I think this was a pun about carpe diem, “Sea is the day”, similar to the פרקי אבות Pirkei Avot “If not now, when?”. That’s what this fishmonger was saying, “Buy more fish!”.
the most important fresh-water commercial fish in the world
What’s a reasonable synonym for “most important”? ‘Most difficult to replace’? ‘Most lucrative’?- for whom? Who pays, and will pay, economically for the consequences of the ‘commercial fishing’ of carp- the same people who benefit the most from this industry? Outside of the internalization the eventual costs of carp fishing, what of the other consequences of introducing carp to bodies of fresh water, like extinction of native species and disruption of migrations (of, say, ducks) and difficulties of wild and domesticated fauna in drinking from carp-inhabited waterways?
Political economy is fun damental.
They’re a native species in much of the world (not the US, though one species has been around for a century) and are grown especially in rice paddies, fishponds, and muddy, slow-flowing rivers in Asia. Pretty much any kind of agriculture or animal husbandry has environmental costs.
What they die of is the gills drying out and then sticking together, leaving them with too little surface to breathe. Cooling slows evaporation and, by reducing the metabolism, reduces the need for oxygen.
As long as they don’t dry out, gills are fine for breathing air.
You’ll notice that you don’t see any Yiddish-speaking police dogs. That’s because the Yiddish language is inherently allergic to the use of military or governmental force or coercion, just like Mr. Sapir-Whorf (Wharf?) says.
He likes it – hey Miky!
Z.D.: The members of the Yiddish Policeman’s Union probably use them.
Which leads us to the restaurant customer who claimed to be able to speak to the fish on his plate (not only dead, but cooked even). He mumbled something, then listened closely.
The waiter said, “So what’s he saying?”
“I asked him, ‘How are things in the ocean?’, and he replied ‘How should I know? I haven’t been there for three years!'”
Where do you get these jokes from? They’re very good. Is it because you live on E. 3rd Street?
deadgod: Dams are essentially a form of deficit financing.
κορώνα: I’m a jokester, so I’ve been collecting jokes my whole life long. Many of the Jewish ones, though, come from Leo Rosten’s three overlapping Yiddish-English lexica: The Joys of Yiddish (1968), Hooray for Yiddish (1984), and The Joys of Yinglish (1988). Most people’s hearts, including mine, are given to the first, but the others are certainly not chopped liver either. To call them “lexica” is misleading: there are headwords, and there are definitions, but it’s the jokes the books are really about. Don’t come to these books to learn (directly) about Yiddish: that’s definitely not what they are about, and the subtitle of the second one, “A Book About English”, could apply to all.

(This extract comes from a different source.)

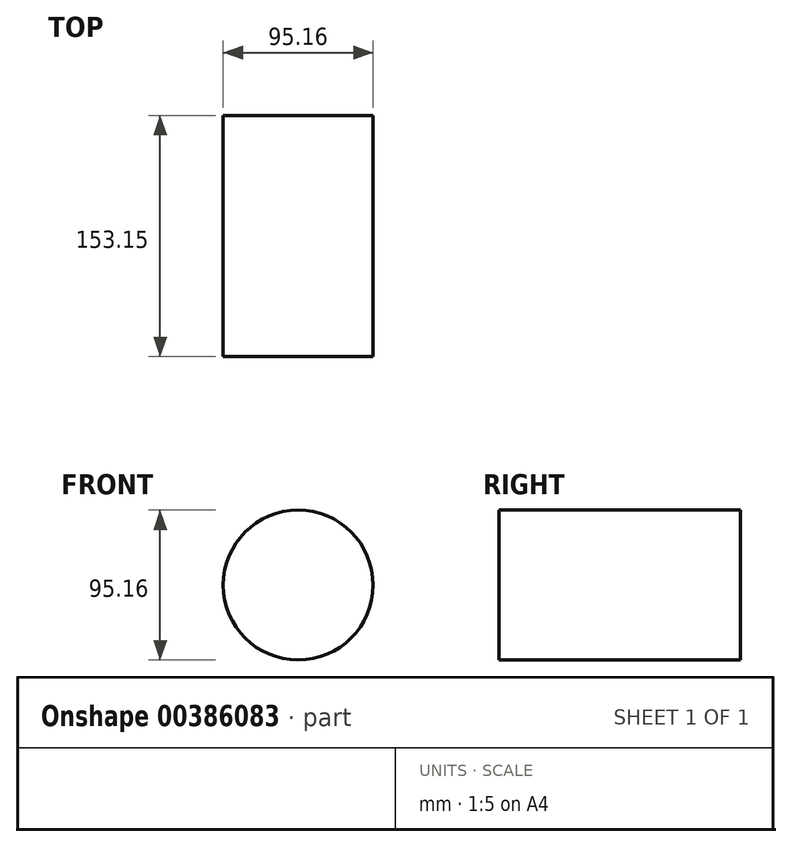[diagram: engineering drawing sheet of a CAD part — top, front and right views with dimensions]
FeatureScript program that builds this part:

There is now something called The New Joys of Yiddish (2001), with additional material by Laurence Bush. I haven’t read this, and the comments at Amazon are, to say the least, highly polarized. At any rate, all of the content of the original is said to be preserved. The footnotes I’ve seen so far in the Amazon preview have been neutral and factual, but apparently some are quite opinionated: I don’t see why this would have bothered Rosten, who was plenty opinionated himself.
Here’s one you won’t find in Rosten: in fact, it’s pretty edgy — any goy that completely gets this should pat himself on the back.
And here’s a Rosten one-liner for lagniappe (explanations on request): “This little dresske? It’s nothing! I just use it for streetwalking.”
Funny thing, there was just an article about Leo Rosten being very popular in Czech, at Poemas del rio Wang.